Nova equipe científica do Landsat realiza primeira reunião presencial

De 5 a 7 de maio, o Equipe Científica do Landsat 2026–2030 se reuniram para sua primeira reunião presencial no Centro de Observação e Ciência de Recursos Terrestres (EROS) em Sioux Falls, SD. O evento de três dias, co-moderado pelo cientista do projeto Landsat 8, 9 e 10, Chris Neigh, permitiu que os líderes do USGS e da NASA começassem a trabalhar em uma visão para o próximo período de cinco anos.

Os participantes compartilharam seu trabalho atual e uma visão para o futuro do programa Landsat. Os participantes receberam atualizações abrangentes sobre o status do próximo projeto Landsat 10, a colaboração interagências e internacional em andamento nos produtos de dados harmonizados Landsat e Sentinel-2 (HLS) e planos detalhados para a Coleção 3 (C3).

Durante todo o evento, membros da equipe representando programas financiados, internacionais e federais apresentaram o impacto de longo alcance dos dados Landsat em diversas disciplinas de ciências da Terra, abrangendo mapeamento da cobertura de neve, correção atmosférica, monitoramento da qualidade da água, evapotranspiração, aplicações agrícolas, monitoramento vulcânico e muito mais.

A reunião culminou em sessões de discussão focadas, onde especialistas elaboraram recomendações vitais em quatro áreas técnicas principais para orientar o processamento de dados de missões futuras:

Refletância de Superfície

O grupo de trabalho de refletância de superfície identificou várias prioridades, incluindo correções de topografia e adjacência, correção da função de distribuição de refletância bidirecional (BRDF) e mascaramento de nuvem aprimorado com abordagens consistentes para produtos de dados HLS. As principais recomendações incluíram a incorporação dos resultados do mascaramento de nuvem CMIX2 em coleções futuras e o mapeamento das dependências do kit de ferramentas C3 para correções aplicadas pelo usuário.

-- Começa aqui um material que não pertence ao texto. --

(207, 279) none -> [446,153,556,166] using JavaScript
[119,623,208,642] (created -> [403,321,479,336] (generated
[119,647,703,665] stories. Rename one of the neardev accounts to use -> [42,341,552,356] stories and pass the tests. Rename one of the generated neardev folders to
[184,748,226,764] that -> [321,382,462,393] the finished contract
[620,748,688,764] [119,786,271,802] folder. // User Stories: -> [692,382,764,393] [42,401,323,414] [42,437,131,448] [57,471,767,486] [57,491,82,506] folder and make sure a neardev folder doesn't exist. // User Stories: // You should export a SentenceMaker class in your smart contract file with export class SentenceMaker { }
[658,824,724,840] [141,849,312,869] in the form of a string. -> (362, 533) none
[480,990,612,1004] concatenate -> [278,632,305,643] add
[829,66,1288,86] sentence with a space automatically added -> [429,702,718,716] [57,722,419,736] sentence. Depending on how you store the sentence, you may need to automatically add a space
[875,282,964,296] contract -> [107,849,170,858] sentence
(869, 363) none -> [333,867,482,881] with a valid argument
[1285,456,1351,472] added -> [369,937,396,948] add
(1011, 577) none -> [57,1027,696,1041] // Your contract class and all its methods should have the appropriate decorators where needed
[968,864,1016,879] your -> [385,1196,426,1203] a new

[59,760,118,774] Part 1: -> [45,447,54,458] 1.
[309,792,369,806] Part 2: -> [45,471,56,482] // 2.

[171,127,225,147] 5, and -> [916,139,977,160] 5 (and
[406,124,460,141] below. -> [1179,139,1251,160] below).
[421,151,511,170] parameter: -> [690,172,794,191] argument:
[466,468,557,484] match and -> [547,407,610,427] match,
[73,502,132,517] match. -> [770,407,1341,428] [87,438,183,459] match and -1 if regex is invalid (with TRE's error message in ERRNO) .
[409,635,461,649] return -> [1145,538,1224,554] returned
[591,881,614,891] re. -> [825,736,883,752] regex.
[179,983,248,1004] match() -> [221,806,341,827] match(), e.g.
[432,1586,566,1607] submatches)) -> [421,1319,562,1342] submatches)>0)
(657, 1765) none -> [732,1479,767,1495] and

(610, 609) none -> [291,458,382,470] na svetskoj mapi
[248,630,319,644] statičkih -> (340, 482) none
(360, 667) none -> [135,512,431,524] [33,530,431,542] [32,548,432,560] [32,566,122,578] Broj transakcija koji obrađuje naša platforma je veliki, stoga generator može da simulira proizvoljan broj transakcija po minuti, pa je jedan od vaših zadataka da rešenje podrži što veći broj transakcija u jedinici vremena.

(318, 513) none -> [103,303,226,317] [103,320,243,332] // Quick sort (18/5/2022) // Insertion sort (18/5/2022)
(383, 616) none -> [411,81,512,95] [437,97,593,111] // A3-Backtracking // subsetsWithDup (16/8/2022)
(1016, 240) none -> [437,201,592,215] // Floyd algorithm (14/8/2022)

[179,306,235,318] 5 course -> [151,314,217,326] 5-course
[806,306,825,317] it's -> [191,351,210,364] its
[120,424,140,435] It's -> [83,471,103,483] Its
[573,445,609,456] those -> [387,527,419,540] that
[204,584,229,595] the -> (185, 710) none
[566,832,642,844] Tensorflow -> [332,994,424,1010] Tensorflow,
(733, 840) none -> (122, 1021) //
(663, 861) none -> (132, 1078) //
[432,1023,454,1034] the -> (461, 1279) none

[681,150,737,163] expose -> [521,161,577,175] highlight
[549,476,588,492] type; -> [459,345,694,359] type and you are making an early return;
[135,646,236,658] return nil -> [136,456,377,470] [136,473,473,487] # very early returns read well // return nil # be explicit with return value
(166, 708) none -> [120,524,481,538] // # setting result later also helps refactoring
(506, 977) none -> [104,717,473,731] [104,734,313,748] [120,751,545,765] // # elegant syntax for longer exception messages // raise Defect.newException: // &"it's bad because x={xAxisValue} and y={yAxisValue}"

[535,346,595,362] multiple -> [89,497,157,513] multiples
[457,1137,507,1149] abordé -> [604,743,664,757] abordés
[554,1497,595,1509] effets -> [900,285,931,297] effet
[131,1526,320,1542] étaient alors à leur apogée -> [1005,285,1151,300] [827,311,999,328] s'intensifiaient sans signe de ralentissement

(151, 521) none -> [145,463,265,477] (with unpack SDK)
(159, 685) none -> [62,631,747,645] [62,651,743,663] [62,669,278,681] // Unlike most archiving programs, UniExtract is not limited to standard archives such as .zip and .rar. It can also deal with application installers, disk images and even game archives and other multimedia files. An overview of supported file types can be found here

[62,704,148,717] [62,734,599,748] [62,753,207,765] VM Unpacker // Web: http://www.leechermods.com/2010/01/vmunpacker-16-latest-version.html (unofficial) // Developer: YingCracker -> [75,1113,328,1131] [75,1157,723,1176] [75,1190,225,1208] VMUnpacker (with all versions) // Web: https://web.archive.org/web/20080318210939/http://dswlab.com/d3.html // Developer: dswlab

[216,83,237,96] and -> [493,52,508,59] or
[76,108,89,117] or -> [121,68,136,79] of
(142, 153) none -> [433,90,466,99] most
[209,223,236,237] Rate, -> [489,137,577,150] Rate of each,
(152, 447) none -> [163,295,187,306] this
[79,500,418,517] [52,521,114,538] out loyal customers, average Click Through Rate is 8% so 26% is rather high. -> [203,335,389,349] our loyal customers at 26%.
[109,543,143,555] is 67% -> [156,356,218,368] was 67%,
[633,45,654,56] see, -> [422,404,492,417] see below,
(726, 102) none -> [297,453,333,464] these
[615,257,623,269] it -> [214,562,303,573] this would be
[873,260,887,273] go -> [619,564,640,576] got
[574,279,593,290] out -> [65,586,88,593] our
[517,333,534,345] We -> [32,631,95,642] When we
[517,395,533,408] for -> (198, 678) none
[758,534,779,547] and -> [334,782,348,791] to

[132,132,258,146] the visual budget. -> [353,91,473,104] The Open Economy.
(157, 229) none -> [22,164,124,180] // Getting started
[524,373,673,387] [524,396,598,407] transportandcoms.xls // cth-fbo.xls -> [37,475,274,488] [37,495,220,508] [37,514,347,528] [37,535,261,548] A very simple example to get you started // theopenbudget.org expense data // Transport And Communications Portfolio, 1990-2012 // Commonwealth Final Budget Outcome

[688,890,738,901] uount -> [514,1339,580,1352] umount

Temperatura e Emissividade

As discussões sobre a temperatura e emissividade da superfície terrestre centraram-se fortemente na manutenção da consistência dos arquivos. A equipe recomendou manter a resolução nativa ou padronizar para 60 metros, com testes adicionais especificamente para estudos de vulcões. Eles endossaram o uso de conjuntos de dados de emissividade ASTER GED/CAMEL e a preparação para as cinco bandas térmicas do Landsat 10 por meio da comparação ECOSTRESS. Eles também pediram uma melhor quantificação de como os insumos atmosféricos impactam os esforços de harmonização por meio da colaboração entre o Laboratório de Propulsão a Jato (JPL) da NASA, RIT e EROS.

Refletância Aquática

Especialistas em refletância aquática levantaram preocupações críticas em relação ao ciclo planejado de repetição de 18 dias do Landsat 10, observando que ele limita severamente o monitoramento de processos altamente dinâmicos, como a proliferação de algas nocivas. O grupo apelou a um maior investimento em infra-estruturas de validação para águas interiores, coordenado com os esforços internacionais do CEOS. Eles também desaconselharam fortemente a troca de algoritmo pixel a pixel para evitar descontinuidades de dados e enfatizaram a necessidade de conformidade estrita com os padrões CEOS Aquatic Reflectance V2.0.

Projeções, ladrilhos e pixel

Finalmente, o grupo que revisou a projeção e o ladrilho endossou o plano de aninhamento da grade de pixels do USGS (que abrange 10, 15, 20, 30, 60 e 120 metros). No entanto, eles recomendaram análises comerciais adicionais para otimizar erros de replicação de pixels, gerenciar custos de armazenamento e garantir a coordenação adequada com o Sentinel-2 Next Generation. O grupo de trabalho recomendou fortemente que, se estas questões complexas da rede permanecerem sem solução, o programa deverá manter a abordagem da Coleção 2 (UTM e estereografia polar) enquanto continua a refinar os produtos de Dados Prontos para Análise (ARD) para CONUS, Havaí e Alasca.

As recomendações geradas durante essas sessões de discussão criaram um roteiro para a nova Equipe Científica do Landsat, garantindo que a comunidade científica global continue a receber dados de observação da Terra acionáveis ​​e de alta qualidade até o final da década.